At this time of mourning, we think of glorious Poland with sadness and gratitude.

Monday, April 5, 2010

The New York Times and Objective Journalism


This post has been sent to the editor of The New York Times.

In 1964, I worked in the campaign of media personality and former evangelist Charles Templeton in his unsuccessful bid for the leadership of the Ontario Liberal Party. During a break in one of our strategy sessions, Charles reminisced. When he worked for the Toronto Star a few years earlier, the shortage of hospital beds was a major political issue. He proudly informed us that for 26 consecutive days he put the hospital issue on the front page.

One day we had no hard news to report, he told us. So I phoned a politician friend, and told him to ask a question in the provincial legislature, any question about hospital beds. The question was asked and featured on the front page of the next issue.

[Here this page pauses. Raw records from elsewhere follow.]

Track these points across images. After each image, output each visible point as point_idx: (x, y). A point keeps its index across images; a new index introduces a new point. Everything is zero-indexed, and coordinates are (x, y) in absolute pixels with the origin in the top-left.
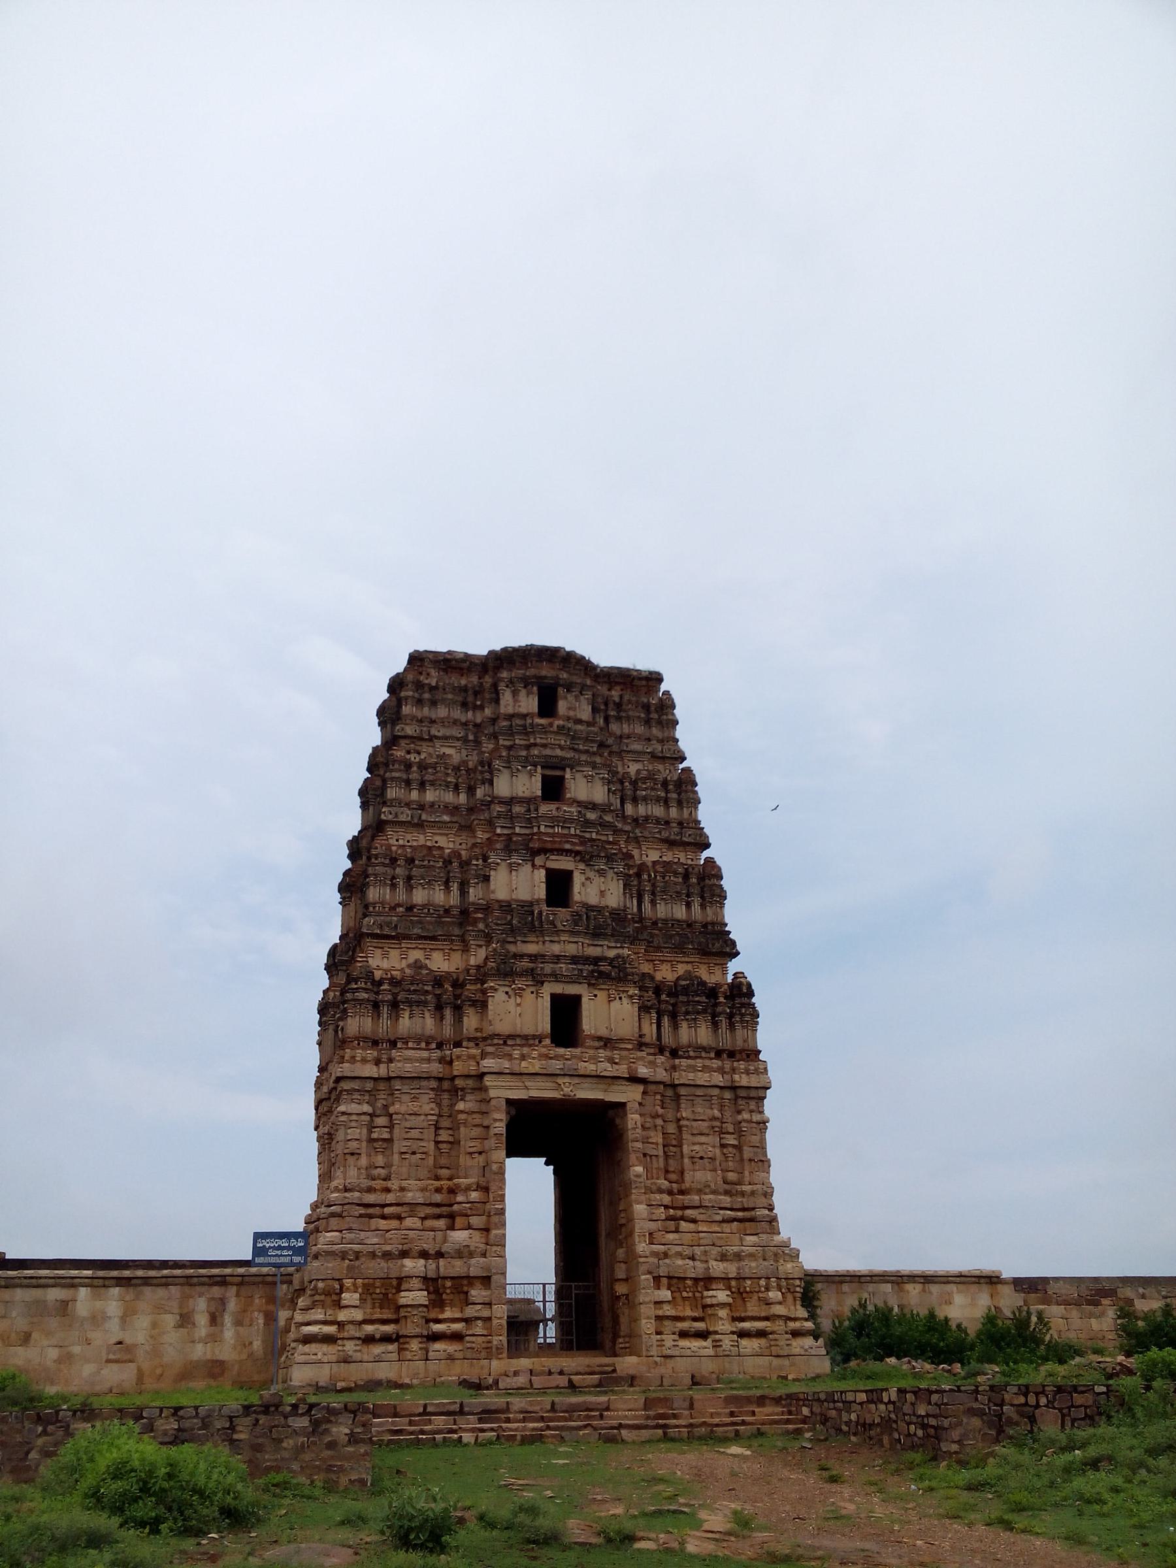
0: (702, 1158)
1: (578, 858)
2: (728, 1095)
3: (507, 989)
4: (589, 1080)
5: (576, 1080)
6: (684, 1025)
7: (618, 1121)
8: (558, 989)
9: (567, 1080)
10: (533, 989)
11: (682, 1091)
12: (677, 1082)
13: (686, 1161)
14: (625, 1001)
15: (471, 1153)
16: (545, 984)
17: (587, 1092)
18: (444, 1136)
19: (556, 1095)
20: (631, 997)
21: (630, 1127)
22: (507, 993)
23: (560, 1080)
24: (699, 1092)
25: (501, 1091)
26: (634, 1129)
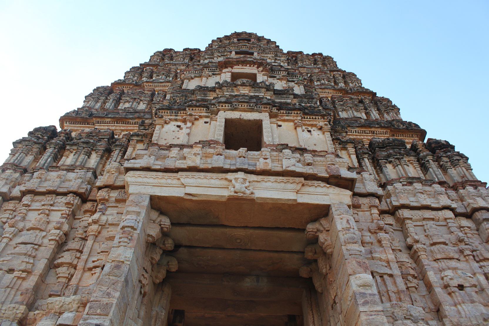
0: (461, 287)
1: (261, 69)
2: (465, 222)
3: (179, 123)
4: (272, 178)
5: (253, 177)
6: (389, 167)
7: (322, 237)
8: (235, 115)
9: (241, 175)
10: (208, 120)
11: (405, 213)
12: (395, 203)
13: (438, 290)
14: (316, 133)
15: (90, 269)
16: (221, 113)
17: (269, 190)
18: (66, 257)
19: (226, 193)
20: (321, 129)
21: (339, 227)
22: (179, 126)
23: (230, 176)
24: (428, 214)
25: (143, 186)
26: (348, 229)
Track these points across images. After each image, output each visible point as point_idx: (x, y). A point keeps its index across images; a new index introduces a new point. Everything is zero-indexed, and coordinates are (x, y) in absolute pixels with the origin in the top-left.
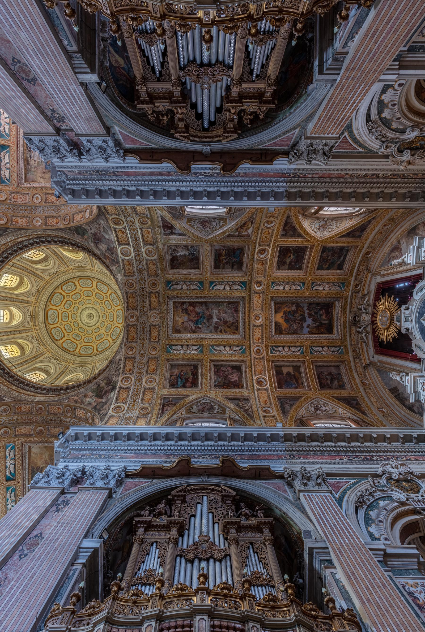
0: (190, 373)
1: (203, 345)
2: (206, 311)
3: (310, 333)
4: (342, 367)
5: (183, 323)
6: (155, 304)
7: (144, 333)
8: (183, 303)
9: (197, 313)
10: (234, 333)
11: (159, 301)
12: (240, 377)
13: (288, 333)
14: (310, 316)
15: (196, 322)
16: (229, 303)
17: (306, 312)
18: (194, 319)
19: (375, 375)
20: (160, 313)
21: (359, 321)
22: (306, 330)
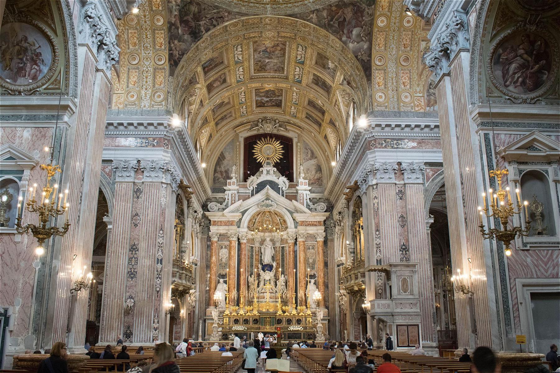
0: (217, 63)
1: (242, 63)
2: (276, 56)
3: (257, 101)
4: (232, 118)
5: (264, 44)
6: (283, 34)
7: (253, 28)
8: (284, 45)
9: (273, 52)
10: (255, 70)
11: (287, 37)
12: (217, 87)
13: (256, 92)
14: (271, 100)
15: (265, 51)
16: (283, 69)
17: (274, 99)
18: (268, 50)
19: (229, 137)
20: (274, 37)
21: (267, 122)
22: (259, 99)
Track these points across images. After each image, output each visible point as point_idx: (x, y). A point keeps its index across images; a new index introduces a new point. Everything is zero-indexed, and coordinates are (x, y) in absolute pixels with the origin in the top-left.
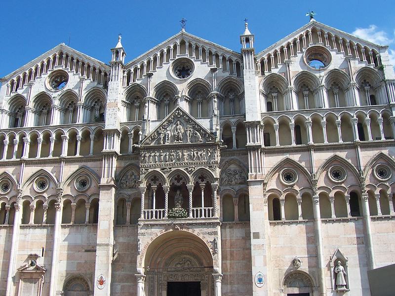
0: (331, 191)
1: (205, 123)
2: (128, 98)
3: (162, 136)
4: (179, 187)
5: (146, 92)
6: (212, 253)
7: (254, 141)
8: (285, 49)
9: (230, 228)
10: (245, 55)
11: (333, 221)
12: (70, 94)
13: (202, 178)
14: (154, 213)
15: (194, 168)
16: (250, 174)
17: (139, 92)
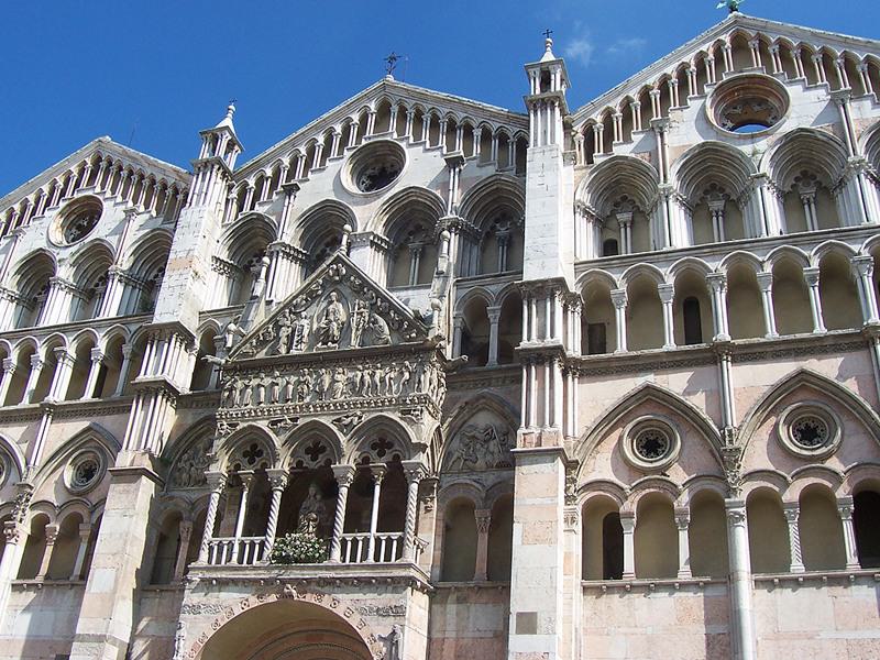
0: (787, 485)
1: (417, 301)
2: (234, 250)
3: (284, 332)
4: (313, 482)
7: (542, 337)
8: (655, 93)
9: (459, 601)
10: (535, 112)
11: (796, 583)
12: (101, 252)
13: (381, 446)
14: (236, 549)
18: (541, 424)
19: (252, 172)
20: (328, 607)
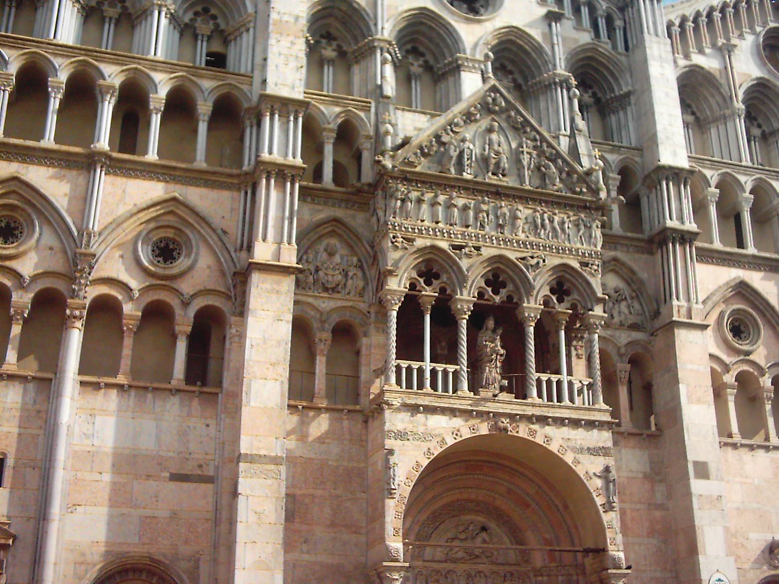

I felt admiration, marveling at the power he wielded. However, after years of media scrutinizing, I came to realize how false, how manipulative, how abusive of the reader. His cause was not to inform, but to further an agenda. Worthy or not, this was a misuse of the platform given to him. If he was executing Star policy, then the newspaper itself was wrong.

Media coverage of the troubles of certain members of the Catholic Church hierarchy brought the Templeton episode to mind. As of a few days ago, The New York Times has given negative front-page mention to matters Catholic for some 40 consecutive days. Which makes me wonder whether the Times is presenting news or riding a hobbyhorse. There may be some who marvel at what they consider determined journalism. There are others who resent being manipulated.

Lutheran theologian John Stephenson has challenged media coverage of these sex scandals. The press "cannot be expected to highlight insignificant details such as the fact that Benedict XVI has vigorously addressed this issue from the first days of his papacy." He continued, "When guilt is foreordained and execution already carried out, mere supporting evidence is of no account."

Barely a week ago [about March 23], the New York Times headlined the "news" that, as cardinal prefect in 1996, Ratzinger, quashed the canonical trial of of a priest of the Milwaukee archdiocese accused of unspeakable crimes.

"There is no likelihood of the NYT apologizing for this lie uttered a reader, after the paper declined to interview the canon lawyer who presided over the judicial proceedings in Milwaukee. According to him, the canonical process was still in full swing when the accused priest died."

Had the Times held that interview, it might have missed a day in its campaign. Increasingly, authoritative voices are challenging Times reportage. Unbiased sources are exposing factual flaws. When serious errors persist, the editorial process takes on the trappings of abuse of platform.

On May 6, a CBS/NY Times poll tested the American public on the matter of media bias. The poll showed that 53 percent of the respondents thought the scandal reports were accurate. I do not know if the newspaper has the wit to see the inverse situation -- that almost half the population thought the reports to be inaccurate.